Problem set >>
#1 In the Inmon data warehouse article, reproduce the passage from "#### **1. Subject-Oriented**" to "domain at a time." word for word.
#2 Write the next part of the article on Inmon's data warehouse approach, picking up after its final sentence.

Article >>
__________
# Inmon

***

Relevant books:

* Building the Data Warehouse, 4th edition (Wiley) by W\.H.Inmon
* Corporate Information Factory
* The Unified Star Schema (Technics Publications) by W. H. (Bill) Inmon

***

## **Inmon Data Modeling (Corporate Information Factory)**

*Bill Inmon’s “Top-Down” Data Warehouse Architecture*

Bill Inmon—often called the **father of the data warehouse**—defined one of the earliest and most influential approaches to enterprise analytics architecture. His method is typically summarized as **top-down**, **enterprise-wide**, and **normalized**.

At the time (late 1980s), organizations were querying production OLTP systems directly, slowing them down. Inmon’s data warehouse solved this by separating analytical workloads from operational systems.

***

### **Inmon’s Definition of a Data Warehouse**

A data warehouse is:

> **Subject-oriented, integrated, nonvolatile, and time-variant data that supports management decision-making.**

Let’s break down each term and its modeling implications.

***

#### **1. Subject-Oriented**

* The warehouse is built around **business subjects** (e.g., Sales, Finance, Marketing—not around applications like SAP, Shopify, or HubSpot).
* Logical models focus on one subject domain at a time.
* Each domain contains business keys, attributes, and relationships across the enterprise.

**Implication:**\
Your data model must capture **all enterprise facts about a single business area**, not just data from one application.

***

#### **2. Integrated**

This is the most important Inmon principle.

* Data is ingested from *multiple disparate source systems*.
* During ETL, it is:
  * standardized
  * conformed
  * cleaned
  * deduplicated
  * sequenced and normalized

When it lands in the warehouse, it has a **single unified corporate representation**.

**Integration creates the “Single Source of Truth.”**

**Implication:**\
All data must be aligned (domains, data types, business keys). The warehouse becomes the closest thing to a unified enterprise data model.
__________
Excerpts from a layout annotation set
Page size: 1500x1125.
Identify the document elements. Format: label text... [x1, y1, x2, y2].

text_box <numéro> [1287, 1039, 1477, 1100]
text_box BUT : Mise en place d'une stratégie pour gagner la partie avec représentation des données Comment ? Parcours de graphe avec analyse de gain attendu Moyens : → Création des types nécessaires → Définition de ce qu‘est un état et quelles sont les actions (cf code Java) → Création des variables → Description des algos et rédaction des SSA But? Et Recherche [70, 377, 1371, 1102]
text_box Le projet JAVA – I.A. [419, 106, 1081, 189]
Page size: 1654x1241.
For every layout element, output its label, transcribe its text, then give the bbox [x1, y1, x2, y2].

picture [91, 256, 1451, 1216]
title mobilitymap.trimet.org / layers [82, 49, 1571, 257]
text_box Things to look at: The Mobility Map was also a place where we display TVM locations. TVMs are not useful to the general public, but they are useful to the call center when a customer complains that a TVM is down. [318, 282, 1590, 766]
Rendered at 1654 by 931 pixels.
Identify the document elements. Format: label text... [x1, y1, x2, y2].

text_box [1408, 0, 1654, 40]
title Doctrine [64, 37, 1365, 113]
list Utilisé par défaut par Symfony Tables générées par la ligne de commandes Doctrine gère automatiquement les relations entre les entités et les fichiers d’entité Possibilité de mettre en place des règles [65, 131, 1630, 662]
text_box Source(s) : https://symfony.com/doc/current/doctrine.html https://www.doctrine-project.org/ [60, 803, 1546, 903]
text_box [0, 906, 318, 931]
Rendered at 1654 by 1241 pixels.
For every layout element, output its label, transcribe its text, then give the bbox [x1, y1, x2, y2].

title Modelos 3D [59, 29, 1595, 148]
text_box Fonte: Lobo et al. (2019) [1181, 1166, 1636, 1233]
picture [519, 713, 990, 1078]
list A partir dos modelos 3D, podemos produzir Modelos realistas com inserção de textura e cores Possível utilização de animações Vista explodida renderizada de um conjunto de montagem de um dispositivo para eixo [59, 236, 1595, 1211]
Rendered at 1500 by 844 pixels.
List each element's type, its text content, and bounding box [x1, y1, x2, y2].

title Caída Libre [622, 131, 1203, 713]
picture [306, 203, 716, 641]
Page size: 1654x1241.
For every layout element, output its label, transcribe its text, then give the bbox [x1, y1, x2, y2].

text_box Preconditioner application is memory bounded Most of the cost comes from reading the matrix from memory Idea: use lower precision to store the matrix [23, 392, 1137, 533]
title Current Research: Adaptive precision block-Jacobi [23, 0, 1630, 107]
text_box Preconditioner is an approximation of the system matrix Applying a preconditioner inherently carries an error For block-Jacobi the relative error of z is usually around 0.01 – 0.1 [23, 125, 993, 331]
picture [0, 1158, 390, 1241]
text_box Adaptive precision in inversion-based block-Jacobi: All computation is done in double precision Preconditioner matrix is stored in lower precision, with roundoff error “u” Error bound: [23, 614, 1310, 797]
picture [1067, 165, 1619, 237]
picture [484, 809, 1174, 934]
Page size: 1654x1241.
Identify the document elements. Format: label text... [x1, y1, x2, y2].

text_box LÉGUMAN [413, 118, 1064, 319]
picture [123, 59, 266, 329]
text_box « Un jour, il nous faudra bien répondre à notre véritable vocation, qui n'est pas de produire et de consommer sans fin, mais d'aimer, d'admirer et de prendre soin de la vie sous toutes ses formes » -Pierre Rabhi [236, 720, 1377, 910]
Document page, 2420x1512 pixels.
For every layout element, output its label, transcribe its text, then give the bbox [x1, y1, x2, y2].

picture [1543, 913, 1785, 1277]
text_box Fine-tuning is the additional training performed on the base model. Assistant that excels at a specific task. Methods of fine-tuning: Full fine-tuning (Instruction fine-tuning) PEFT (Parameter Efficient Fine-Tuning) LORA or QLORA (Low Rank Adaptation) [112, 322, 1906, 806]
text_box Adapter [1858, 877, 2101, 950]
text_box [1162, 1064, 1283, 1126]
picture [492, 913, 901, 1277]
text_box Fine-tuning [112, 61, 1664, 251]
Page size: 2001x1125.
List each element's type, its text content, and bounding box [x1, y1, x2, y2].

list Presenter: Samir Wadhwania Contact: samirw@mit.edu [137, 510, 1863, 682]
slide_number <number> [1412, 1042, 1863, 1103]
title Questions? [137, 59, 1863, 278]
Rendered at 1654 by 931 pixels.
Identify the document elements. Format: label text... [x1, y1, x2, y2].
__________
Expected outputs >>
#1
#### **1. Subject-Oriented**

* The warehouse is built around **business subjects** (e.g., Sales, Finance, Marketing—not around applications like SAP, Shopify, or HubSpot).
* Logical models focus on one subject domain at a time.

#2
***

#### **3. Nonvolatile**

* Data, once stored, does *not change* (except for appending new history).
* No transactional updates, deletes, or overwrites.

**Implication:**\
Design models expecting immutable data:

* Surrogate keys
* Audit fields
* Load dates
* Business-effective dates
* Snapshot tables if needed

You build a stable layer where older facts remain intact for long-term analytics.

***

#### **4. Time-Variant**

* Every record includes time context (load time, effective time).
* Queries can span long historical ranges.

**Implication:**\
Modeling must include:

* slowly changing dimensions (SCDs)
* historical fact tables
* lineage tracking
* temporal data structures

The warehouse becomes a place to ask questions about **the past**, not just the present.

***

### **What the Inmon Warehouse Looks Like**

**Core Characteristics**

* Built using **3rd Normal Form (3NF)** entity-relationship modeling.
* Highly normalized → minimal redundancy → maximum consistency.
* Mirrors business truth, often resembling normalized OLTP systems in structure (but not purpose).
* Data arrives via heavy ETL: standardization, validation, integration.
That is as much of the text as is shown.